Alzheimer disease is the most common form of dementia and may contribute to 60–70% of cases. In age-related neurodegenerative diseases, like Alzheimer’s and Parkinson’s, disease-specific proteins become aggregation prone and form amyloid-like deposits.
In this international study a team of researchers led by the European Research Institute for the Biology of Ageing, University of Groningen in collaboration with the German Mouse Clinic, provided evidence of a single endogenous factor, separate from Aβ and its production pathway, contributing to a structural shift of amyloid pathology in a mammalian system.
The scientists used the established APPPS1-21 Alzheimer´s disease mouse model mimicking the human Aβ-pathology in the mouse brain to investigate whether the removal of SERF2 modifies the aggregation of amyloidogenic proteins in the complex environment of the mammalian brain. Interestingly, full body deletion of Serf2 results in delayed embryonic development, causing premature birth and perinatal lethality. Brain-specific Serf2 knockout mice were viable and showed no major behavioral or cognitive abnormalities. The specific depletion of SERF2 in the brains of the Alzheimer’s disease mouse model altered the binding of structure-specific amyloid dyes, that were previously used to distinguish amyloid polymorphisms in the human brain.

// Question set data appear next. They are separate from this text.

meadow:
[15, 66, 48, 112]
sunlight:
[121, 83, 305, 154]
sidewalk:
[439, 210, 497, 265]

The results pointed to pleiotropic functions of SERF2 in embryonic development of mice and in the mouse brain and support edthe existence of modifying factors of amyloid deposition in mammalian brain, which offer possibilities for polymorphism-based interventions.
Original publication:
Stroo E, Janssen L, Sin O, Hogewerf W, Koster M, Harkema L, Youssef SA, Beschorner N, Wolters AH, Bakker B, Becker L, Garrett L, Marschall S, Hoelter SM, Wurst W, Fuchs H, Gailus-Durner V, Hrabe de Angelis M, Thathiah A, Foijer F, van de Sluis B, van Deursen J, Jucker M, de Bruin A, Nollen EA. Deletion of SERF2 in mice delays embryonic development and alters amyloid deposit structure in the brain. Life Sci Alliance. 2023 May 2;6(7):e202201730. doi: 10.26508/lsa.202201730. PMID: 37130781; PMCID: PMC10155860.